Remoxipride

Clinical data
- Trade names: Roxiam
- Routes of administration: Oral
- ATC code: N05AL04 (WHO) ;

Legal status
- Legal status: Withdrawn;

Pharmacokinetic data
- Bioavailability: 96%
- Protein binding: 89-98%
- Metabolism: Hepatic
- Elimination half-life: 4-7 hours
- Excretion: Renal

Identifiers
- IUPAC name 3-bromo-N-[[(2S)-1-ethylpyrrolidin-2-yl]methyl]-2,6-dimethoxybenzamide;
- CAS Number: 80125-14-0;
- PubChem CID: 54477;
- DrugBank: DB00409;
- ChemSpider: 49195;
- UNII: 0223RD59PE;
- KEGG: D02683;
- ChEMBL: ChEMBL22242;
- CompTox Dashboard (EPA): DTXSID6045668 ;

Chemical and physical data
- Formula: C_{16}H_{23}BrN_{2}O_{3}
- Molar mass: 371.275 g·mol^{−1}
- 3D model (JSmol): Interactive image;
- SMILES CCN2CCC[C@H]2CNC(=O)c1c(OC)ccc(Br)c1OC;
- InChI InChI=1S/C16H23BrN2O3/c1-4-19-9-5-6-11(19)10-18-16(20)14-13(21-2)8-7-12(17)15(14)22-3/h7-8,11H,4-6,9-10H2,1-3H3,(H,18,20)/t11-/m0/s1; Key:GUJRSXAPGDDABA-NSHDSACASA-N;

= Remoxipride =

Antipsychotic medication

Remoxipride (Roxiam) is an atypical antipsychotic (although according to some sources it is a typical antipsychotic) which was previously used in Europe for the treatment of schizophrenia and acute mania but was withdrawn due to toxicity concerns (incidence of aplastic anemia in 1/10,000 patients).
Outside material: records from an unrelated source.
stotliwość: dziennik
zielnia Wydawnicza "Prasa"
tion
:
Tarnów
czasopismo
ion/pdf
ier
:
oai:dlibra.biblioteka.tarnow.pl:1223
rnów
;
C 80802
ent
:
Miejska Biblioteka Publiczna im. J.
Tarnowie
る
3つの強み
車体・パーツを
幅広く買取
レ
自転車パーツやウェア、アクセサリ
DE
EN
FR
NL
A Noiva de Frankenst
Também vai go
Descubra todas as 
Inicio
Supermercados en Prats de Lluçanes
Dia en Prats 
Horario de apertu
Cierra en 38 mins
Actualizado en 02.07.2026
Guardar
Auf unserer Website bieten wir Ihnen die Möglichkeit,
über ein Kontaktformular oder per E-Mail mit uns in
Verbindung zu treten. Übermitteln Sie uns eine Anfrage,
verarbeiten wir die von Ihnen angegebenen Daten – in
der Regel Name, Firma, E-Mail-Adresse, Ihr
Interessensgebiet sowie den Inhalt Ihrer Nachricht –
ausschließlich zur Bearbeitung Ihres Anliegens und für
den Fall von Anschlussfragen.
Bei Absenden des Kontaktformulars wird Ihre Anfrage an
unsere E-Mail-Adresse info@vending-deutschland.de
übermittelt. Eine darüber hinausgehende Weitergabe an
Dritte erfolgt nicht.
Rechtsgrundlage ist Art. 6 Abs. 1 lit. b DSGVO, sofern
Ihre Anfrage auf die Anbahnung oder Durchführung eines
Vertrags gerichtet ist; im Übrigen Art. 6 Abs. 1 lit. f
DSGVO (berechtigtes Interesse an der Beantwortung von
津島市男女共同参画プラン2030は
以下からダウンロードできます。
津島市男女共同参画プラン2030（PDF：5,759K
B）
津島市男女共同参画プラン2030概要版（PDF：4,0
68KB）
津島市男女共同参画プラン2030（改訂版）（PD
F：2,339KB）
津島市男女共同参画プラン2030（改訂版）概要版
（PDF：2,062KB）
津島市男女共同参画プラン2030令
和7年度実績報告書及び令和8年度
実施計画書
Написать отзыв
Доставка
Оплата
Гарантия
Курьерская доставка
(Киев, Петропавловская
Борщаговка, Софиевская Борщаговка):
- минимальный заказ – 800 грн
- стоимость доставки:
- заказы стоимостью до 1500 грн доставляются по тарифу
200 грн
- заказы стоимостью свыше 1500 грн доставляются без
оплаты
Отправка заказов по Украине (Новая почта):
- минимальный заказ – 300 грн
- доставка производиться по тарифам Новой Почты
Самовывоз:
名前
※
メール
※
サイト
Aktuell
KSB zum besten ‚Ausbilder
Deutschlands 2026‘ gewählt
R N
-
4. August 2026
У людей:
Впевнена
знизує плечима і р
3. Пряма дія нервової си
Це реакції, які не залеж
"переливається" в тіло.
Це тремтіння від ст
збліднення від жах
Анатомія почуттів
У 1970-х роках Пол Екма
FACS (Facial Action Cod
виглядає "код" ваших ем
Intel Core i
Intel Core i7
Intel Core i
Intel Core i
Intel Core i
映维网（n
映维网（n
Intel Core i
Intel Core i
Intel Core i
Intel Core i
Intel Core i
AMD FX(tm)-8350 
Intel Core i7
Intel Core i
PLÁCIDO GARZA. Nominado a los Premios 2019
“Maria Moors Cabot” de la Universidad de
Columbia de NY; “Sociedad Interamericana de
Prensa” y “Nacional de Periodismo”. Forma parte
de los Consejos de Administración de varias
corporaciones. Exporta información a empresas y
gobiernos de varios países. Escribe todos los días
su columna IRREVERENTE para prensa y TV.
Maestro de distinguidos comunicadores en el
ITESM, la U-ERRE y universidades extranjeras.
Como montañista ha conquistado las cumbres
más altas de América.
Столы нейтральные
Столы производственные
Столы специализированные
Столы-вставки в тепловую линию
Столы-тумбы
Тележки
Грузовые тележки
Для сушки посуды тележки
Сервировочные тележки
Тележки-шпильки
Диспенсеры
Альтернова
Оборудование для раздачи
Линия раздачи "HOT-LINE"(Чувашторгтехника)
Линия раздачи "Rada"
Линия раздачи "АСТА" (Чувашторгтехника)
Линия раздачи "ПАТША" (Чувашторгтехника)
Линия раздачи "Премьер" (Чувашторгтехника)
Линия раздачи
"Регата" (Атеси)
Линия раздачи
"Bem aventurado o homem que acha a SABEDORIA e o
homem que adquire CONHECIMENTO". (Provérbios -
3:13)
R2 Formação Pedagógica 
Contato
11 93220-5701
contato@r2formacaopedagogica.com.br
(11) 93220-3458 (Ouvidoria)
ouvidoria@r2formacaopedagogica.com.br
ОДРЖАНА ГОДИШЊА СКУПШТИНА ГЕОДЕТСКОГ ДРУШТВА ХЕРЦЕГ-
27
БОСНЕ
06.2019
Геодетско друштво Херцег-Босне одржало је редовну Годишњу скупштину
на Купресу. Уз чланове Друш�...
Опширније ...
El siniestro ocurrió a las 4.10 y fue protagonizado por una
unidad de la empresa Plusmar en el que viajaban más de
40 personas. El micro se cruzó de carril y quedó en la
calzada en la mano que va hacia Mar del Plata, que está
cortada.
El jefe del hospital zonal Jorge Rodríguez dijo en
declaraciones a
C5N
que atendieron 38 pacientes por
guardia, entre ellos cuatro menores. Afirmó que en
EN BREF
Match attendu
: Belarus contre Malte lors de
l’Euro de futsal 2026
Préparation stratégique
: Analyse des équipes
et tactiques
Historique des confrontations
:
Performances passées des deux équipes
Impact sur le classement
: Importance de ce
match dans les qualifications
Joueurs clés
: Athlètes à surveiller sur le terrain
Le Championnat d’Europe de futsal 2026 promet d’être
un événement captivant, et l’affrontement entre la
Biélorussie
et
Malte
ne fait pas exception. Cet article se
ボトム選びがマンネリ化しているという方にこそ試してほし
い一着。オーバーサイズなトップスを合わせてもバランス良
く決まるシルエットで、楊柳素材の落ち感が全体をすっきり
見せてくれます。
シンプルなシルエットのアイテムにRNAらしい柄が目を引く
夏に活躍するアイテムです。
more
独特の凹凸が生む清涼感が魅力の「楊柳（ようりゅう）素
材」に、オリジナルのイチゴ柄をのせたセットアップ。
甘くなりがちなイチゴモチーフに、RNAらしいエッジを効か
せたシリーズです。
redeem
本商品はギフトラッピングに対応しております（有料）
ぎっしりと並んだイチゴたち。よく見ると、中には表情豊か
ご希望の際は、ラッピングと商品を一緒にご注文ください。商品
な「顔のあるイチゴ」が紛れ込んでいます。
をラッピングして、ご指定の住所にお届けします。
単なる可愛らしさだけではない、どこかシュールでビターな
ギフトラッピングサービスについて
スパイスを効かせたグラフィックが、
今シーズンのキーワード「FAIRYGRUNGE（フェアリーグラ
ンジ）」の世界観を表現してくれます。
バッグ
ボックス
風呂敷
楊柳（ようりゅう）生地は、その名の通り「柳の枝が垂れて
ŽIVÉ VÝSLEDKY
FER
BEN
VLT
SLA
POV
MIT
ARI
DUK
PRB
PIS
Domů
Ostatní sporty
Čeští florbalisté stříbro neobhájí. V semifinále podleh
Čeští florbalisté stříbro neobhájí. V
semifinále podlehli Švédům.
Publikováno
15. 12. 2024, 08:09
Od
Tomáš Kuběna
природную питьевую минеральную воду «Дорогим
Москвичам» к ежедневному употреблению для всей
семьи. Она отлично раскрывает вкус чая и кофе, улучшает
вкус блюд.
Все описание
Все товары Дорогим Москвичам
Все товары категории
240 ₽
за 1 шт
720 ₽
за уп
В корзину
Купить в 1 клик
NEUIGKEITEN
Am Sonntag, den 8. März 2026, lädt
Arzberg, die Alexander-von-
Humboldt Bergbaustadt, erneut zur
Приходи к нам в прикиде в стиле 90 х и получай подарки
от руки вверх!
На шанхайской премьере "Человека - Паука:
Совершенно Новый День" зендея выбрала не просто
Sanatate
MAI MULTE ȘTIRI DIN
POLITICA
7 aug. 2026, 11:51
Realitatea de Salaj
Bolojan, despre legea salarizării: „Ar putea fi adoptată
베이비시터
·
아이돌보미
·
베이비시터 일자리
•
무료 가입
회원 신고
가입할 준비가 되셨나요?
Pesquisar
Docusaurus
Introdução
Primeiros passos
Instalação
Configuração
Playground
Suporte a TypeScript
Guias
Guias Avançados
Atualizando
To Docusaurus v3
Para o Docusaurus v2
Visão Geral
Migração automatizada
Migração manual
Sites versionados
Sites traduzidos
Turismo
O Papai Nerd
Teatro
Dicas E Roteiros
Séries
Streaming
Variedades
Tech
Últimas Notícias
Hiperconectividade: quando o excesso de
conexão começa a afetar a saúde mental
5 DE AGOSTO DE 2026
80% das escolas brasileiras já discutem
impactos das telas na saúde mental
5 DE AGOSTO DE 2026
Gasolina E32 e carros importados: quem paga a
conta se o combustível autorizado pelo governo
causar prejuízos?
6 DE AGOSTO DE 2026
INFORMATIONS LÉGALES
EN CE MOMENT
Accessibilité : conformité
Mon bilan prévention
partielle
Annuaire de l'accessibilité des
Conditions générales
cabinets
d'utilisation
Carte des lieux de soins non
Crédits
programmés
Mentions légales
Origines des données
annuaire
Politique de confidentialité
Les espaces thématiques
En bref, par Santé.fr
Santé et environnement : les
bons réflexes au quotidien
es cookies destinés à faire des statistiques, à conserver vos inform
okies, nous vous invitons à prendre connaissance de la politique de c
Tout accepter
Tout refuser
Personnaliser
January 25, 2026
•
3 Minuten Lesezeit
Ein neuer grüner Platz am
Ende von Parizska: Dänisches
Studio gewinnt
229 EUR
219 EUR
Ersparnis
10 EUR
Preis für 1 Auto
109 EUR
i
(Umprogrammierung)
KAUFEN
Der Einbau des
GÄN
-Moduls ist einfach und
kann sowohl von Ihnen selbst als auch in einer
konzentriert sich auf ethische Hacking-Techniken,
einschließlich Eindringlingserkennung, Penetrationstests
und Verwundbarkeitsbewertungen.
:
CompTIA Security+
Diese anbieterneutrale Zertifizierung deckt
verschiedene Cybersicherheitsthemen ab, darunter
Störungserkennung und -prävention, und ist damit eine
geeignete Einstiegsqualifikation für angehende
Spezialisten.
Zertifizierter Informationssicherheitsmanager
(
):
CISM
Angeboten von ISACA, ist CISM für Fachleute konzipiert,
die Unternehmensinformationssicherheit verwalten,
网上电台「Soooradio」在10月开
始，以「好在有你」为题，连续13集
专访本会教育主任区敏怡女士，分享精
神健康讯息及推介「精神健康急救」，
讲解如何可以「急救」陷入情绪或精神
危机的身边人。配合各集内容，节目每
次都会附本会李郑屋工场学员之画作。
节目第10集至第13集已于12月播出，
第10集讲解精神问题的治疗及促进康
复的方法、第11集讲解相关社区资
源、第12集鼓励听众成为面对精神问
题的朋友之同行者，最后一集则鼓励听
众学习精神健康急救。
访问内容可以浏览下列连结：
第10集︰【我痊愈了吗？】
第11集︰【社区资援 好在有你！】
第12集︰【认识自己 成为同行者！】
It was initially launched by AstraZeneca in 1990 and suspension of its use began in 1993. Remoxipride acts as a selective D_{2} and D_{3} receptor antagonist and also has high affinity for the sigma receptor, possibly playing a role in its atypical neuroleptic action.

Due to its short half-life twice daily (bid) dosing is required, although a once-daily controlled-release tablet has been developed. There was some interest in its use in the treatment of treatment-resistant schizophrenia.